Excerpted text
========

We cannot stress enough that we do not believe that a whole range of new "alternatives" alone will be effective in achieving any fundamentally new directions of real significance that increase overall satisfaction with the experience of justice for victims, communities and for offenders. We found several examples of good alternatives that are frequently used but have not changed the basic climate around the justice system; and they have not changed the basic perception of imprisonment as the normative sentence, as the only sentence that really means the offence is being dealt with seriously. This is one of the reasons they have not been effective in reducing the use of imprisonment overall, and have tended to become popular as "add-ons" to a prison sentence rather than a genuine alternative to it. (Other reasons are discussed in the Conclusion in the final section of this compendium.)
Church Council on Justice and Corrections
No matter what the sentence, if the PROCESS of handing it down is still stigmatizing, labelling and scapegoating and doesn't include some good expressive justice for victims and communities, we will just be adding more bureaucracy to the same old problems.
If Canada wants to significantly move beyond its ineffective reliance on imprisonment to deal with crime, we must encourage the further development of approaches that provide the experience of "satisfying justice". We believe our society will have to reach beyond its current thinking about crime, and beyond the "negative" philosophy that currently stands in the way of progress. The justice system will have to provide possibilities at least for people to have an opportunity to connect what they do to seek justice back to the soul of our common humanity. While this is already happening in select individual cases, the decision-making process we generally have tends more to bring out the worst, in all the people, and keeps us entrenched in desperate competition for the individual good - and not working for the common good.

========

Supplied data
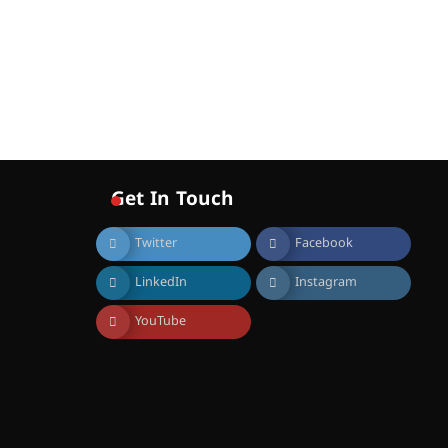
ഇടത്തരം മഴയ്ക്കും കാറ്റിനും
സാധ്യത ഇരിങ്ങാലക്കുടയിൽ
4.4 മില്ലി മീറ്റർ മഴ ലഭിച്ചു
August 6, 2026
ഐ.ഐ.ടി മദ്രാസ്സിൽ നിന്നും
ഡോക്ടറേറ്റ് – ഇരിങ്ങാലക്കുട
സ്വദേശി ആതിര എം കെ
യുടെ നേട്ടം പ്രതിസന്ധികളോട്
പൊരുതി
Get In Touch
August 5, 2026
Twitter
Facebook
LinkedIn
Instagram
YouTube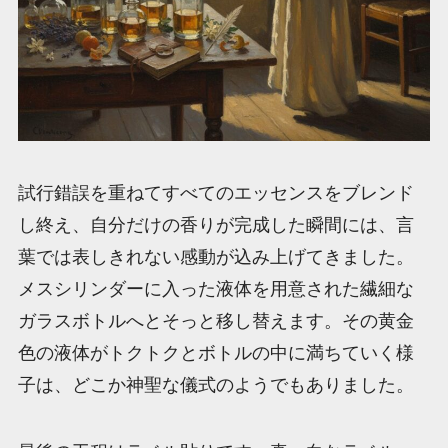
試行錯誤を重ねてすべてのエッセンスをブレンド
し終え、自分だけの香りが完成した瞬間には、言
葉では表しきれない感動が込み上げてきました。
メスシリンダーに入った液体を用意された繊細な
ガラスボトルへとそっと移し替えます。その黄金
色の液体がトクトクとボトルの中に満ちていく様
子は、どこか神聖な儀式のようでもありました。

========

Quote the passage on satisfying justice and imprisonment word for word, starting at "We cannot stress" and ending at "of this compendium.)".

Written answer
We cannot stress enough that we do not believe that a whole range of new "alternatives" alone will be effective in achieving any fundamentally new directions of real significance that increase overall satisfaction with the experience of justice for victims, communities and for offenders. We found several examples of good alternatives that are frequently used but have not changed the basic climate around the justice system; and they have not changed the basic perception of imprisonment as the normative sentence, as the only sentence that really means the offence is being dealt with seriously. This is one of the reasons they have not been effective in reducing the use of imprisonment overall, and have tended to become popular as "add-ons" to a prison sentence rather than a genuine alternative to it. (Other reasons are discussed in the Conclusion in the final section of this compendium.)